Oh dear! I was reading your post and struggling to remember Nice Work which I read many years ago now. I did enjoy it, but I'm sure he is guilty of all kinds of truisms of realism. Don't give up on Lodge - you may well find a way to appreciate him yet.

Anonymous said...

"First, there is the obligatory peeing scene. What is it about male characters of a certain age that we must, within pages of meeting them, accompany them to the toilet for a pee?"

Oh, Kate. SO TRUE!

j-love said...

Wow, the "this is what I look like" mirror device is brutal! That's like a first year creative writing workshop rookie mistake! And the cherries... breast/fruit similes should be offences punishable by hefty fines. Yikes. The piss scene bothers me less, though I think your implication rings true... I can't readily think of a female character having a pee scene... except the one I recently wrote, but it was pertinent to my plot, which involved a pregnancy test. So there!

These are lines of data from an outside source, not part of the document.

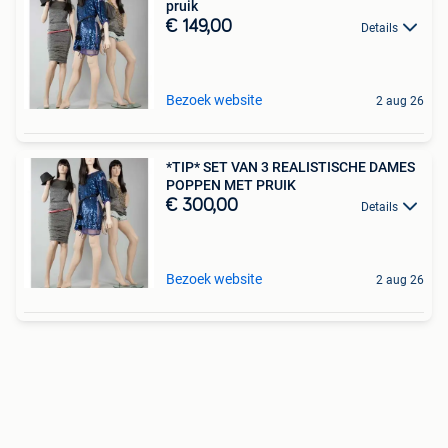
pruik
€ 149,00
Details
Bezoek website
2 aug 26
*TIP* SET VAN 3 REALISTISCHE DAMES
POPPEN MET PRUIK
€ 300,00
Details
Bezoek website
2 aug 26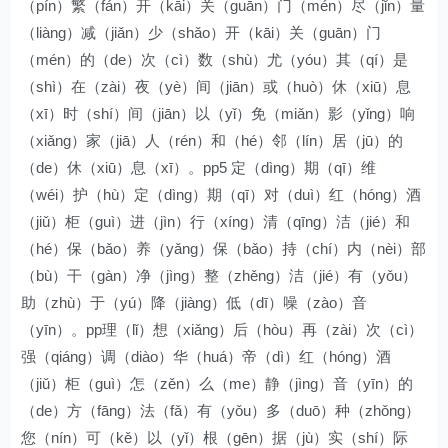
（pín）繁（fán）开（kāi）关（guān）门（mén）尽（jǐn）量
（liàng）减（jiǎn）少（shǎo）开（kāi）关（guān）门
（mén）的（de）次（cì）数（shù）尤（yóu）其（qí）是
（shì）在（zài）夜（yè）间（jiān）或（huò）休（xiū）息
（xī）时（shí）间（jiān）以（yǐ）免（miǎn）影（yǐng）响
（xiǎng）家（jiā）人（rén）和（hé）邻（lín）居（jū）的
（de）休（xiū）息（xī）。pp5 定（dìng）期（qī）维
（wéi）护（hù）定（dìng）期（qī）对（duì）红（hóng）酒
（jiǔ）柜（guì）进（jìn）行（xíng）清（qīng）洁（jié）和
（hé）保（bǎo）养（yǎng）保（bǎo）持（chí）内（nèi）部
（bù）干（gàn）净（jìng）整（zhěng）洁（jié）有（yǒu）
助（zhù）于（yú）降（jiàng）低（dī）噪（zào）音
（yīn）。pp理（lǐ）想（xiǎng）后（hòu）再（zài）次（cì）
强（qiáng）调（diào）华（huá）帝（dì）红（hóng）酒
（jiǔ）柜（guì）怎（zěn）么（me）静（jìng）音（yīn）的
（de）方（fāng）法（fǎ）有（yǒu）多（duō）种（zhǒng）
您（nín）可（kě）以（yǐ）根（gēn）据（jù）实（shí）际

Thanks for the fun lit-crit.

Jenny Davidson said...

I've never been crazy about David Lodge, I think it's the kind of fiction that dates awfully quickly--I remember as a teenager reading that one that's called (something like--hmmm, can't really remember...) "How Far Can You Go?" because it was on Anthony Burgess's 99 Novels list, and finding it not really transcending the limitations of its time and circumstances of composition. And of course I read the academic satires as I was heading to grad school (& Nice Work when it came out later--is that the one with the incredibly annoying Silk Cut/Marlboro conversation in the opening? how irritating...). I think that they're fairly unabashed light reading but that I prefer my light reading more obviously enjoyable! (I thought James Hynes' "The Lecturer's Tale" was the funniest academic satire I've read for a long time, but in general I avoid academic satire, unless it is the wizard universities of Terry Pratchett and Diana Wynne Jones....)

Anonymous said...

saturday.. i love that book :)..

exileonninthstreet said...

The peeing and the breast fixation may just be a middle-age male fixation. Peeing seems to be a middle-age male issue.

Lodge, being that he's an academic and novelist, may be fall into the category of being a better critic than novelist. I've yet to read his fiction, but his critical work is excellent.